> _Trecho da página_:
──────────────────────────────

A reação provocada em todos os presentes terá sido de uma angústia escatológica, seguida dos pensamentos: o fim do mundo estava próximo; estou com medo de ir para o inferno; Jesus está voltando. Sentado no seu trono, ele vai nos julgar, separando as ovelhas dos cabritos, os bons dos maus. As ovelhas, os justos, irão para a vida eterna e os maus, os cabritos, para o castigo eterno de um inferno dantesco, conforme afresco de Dante Alghieri (1265-1321), medonho e pavoroso.
A motivação bíblica para a Igreja ensinar desse modo tem sua origem em Ap 21,1-6, mas, sobretudo, em Mt 25,34 diz: “Vinde, benditos de meu Pai, recebei por herança o Reino preparado para vós desde a fundação do mundo”. Unido ao versículo 41: “Apartai-vos de mim, malditos, para o fogo eterno preparado para o Diabo e para os seus anjos”. O fogo eterno é o sinal da não vida, a morte eterna. A interpretação, motivado pela busca de poder da Igreja na sociedade, a cristandade, excluiu a ligação do julgamento proposto por Jesus, o do acolhimento do nu, do doente e do preso, e fez sedimentar a ideia do Juízo Final que seria realizado por Jesus.

──────────────────────────────

> _Entradas da coleção_:
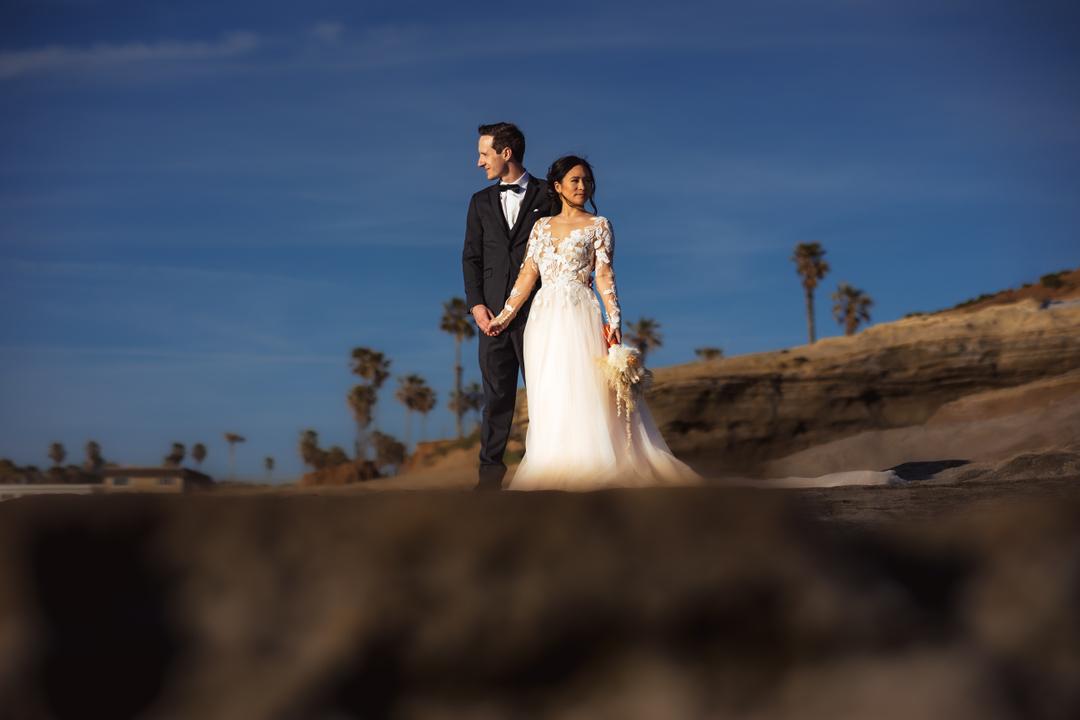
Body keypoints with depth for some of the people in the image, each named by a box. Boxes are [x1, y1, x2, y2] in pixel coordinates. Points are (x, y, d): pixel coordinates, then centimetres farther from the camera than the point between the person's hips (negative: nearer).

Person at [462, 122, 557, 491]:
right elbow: (471, 257, 11)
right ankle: (491, 466, 7)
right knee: (496, 392, 3)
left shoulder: (547, 195, 3)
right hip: (494, 311, 3)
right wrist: (476, 305, -2)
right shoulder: (480, 202, 14)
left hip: (537, 309, -3)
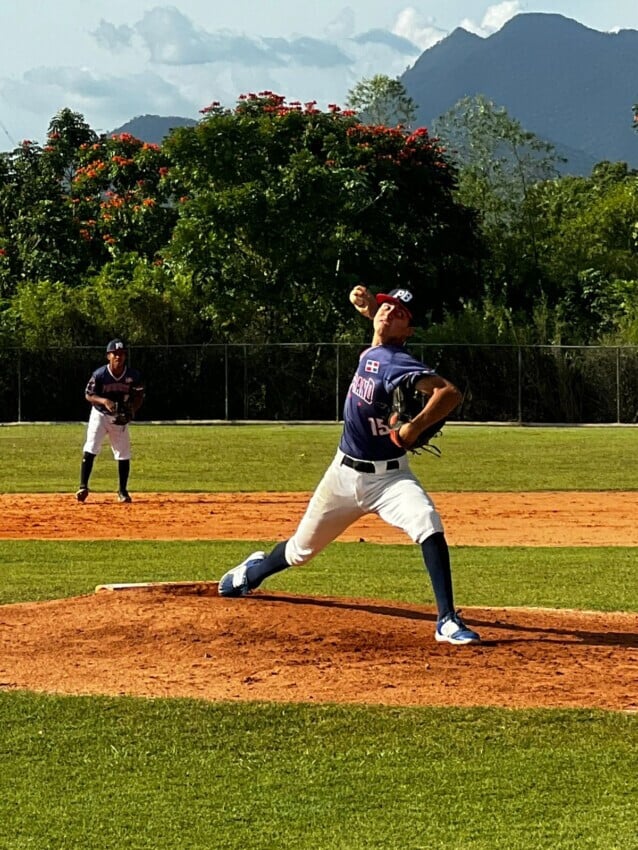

──────────────────────────────

> _Orientação 1_:
Segundo o trecho sobre o Juízo Final, de que é sinal o fogo eterno?
> _Orientação 2_:
Transcreva do trecho sobre o Juízo Final a parte que começa com as palavras que contêm "A motivação bíblica" e termina com "realizado por Jesus.".
> _Orientação 3_:
Dê a continuação do trecho sobre o Juízo Final a partir do ponto em que ele termina.

> _Resposta do exercício 1_:
O fogo eterno é o sinal da não vida, a morte eterna.

> _Resposta do exercício 2_:
A motivação bíblica para a Igreja ensinar desse modo tem sua origem em Ap 21,1-6, mas, sobretudo, em Mt 25,34 diz: “Vinde, benditos de meu Pai, recebei por herança o Reino preparado para vós desde a fundação do mundo”. Unido ao versículo 41: “Apartai-vos de mim, malditos, para o fogo eterno preparado para o Diabo e para os seus anjos”. O fogo eterno é o sinal da não vida, a morte eterna. A interpretação, motivado pela busca de poder da Igreja na sociedade, a cristandade, excluiu a ligação do julgamento proposto por Jesus, o do acolhimento do nu, do doente e do preso, e fez sedimentar a ideia do Juízo Final que seria realizado por Jesus.

> _Resposta do exercício 3_:
Pregadores da Igreja difundiam que o fim do mundo estava prestes a acontecer. O dominicano Manfredo de Vercelli induziu mulheres a deixarem seus maridos para se reencontrarem com eles no Juízo Final.
“Logo, sem tardar, em muito pouco tempo” era fórmula usada pelos pregadores para se referirem ao fim do mundo. Peças teatrais sobre o Juízo Final espalharam-se pela Europa.
Jesus é claro, o critério para se salvar não é a titulação em vida, o poder econômico, mas o acolhimento do necessitado, do empobrecido, do doente, do faminto, do estrangeiro. Esses são critérios que definem um justo.
Mt 25,31-46 fecha o último discurso de Mateus e se une à abertura do primeiro, que fala das bem-aventuranças dos pobres. Mateus faz uma inclusão literária, o que estava no início, os pobres, são agora retomados como critério para ter a vida eterna. A Igreja com esse texto, encerra o tempo comum e abre o advento, tempo de preparação para o Natal.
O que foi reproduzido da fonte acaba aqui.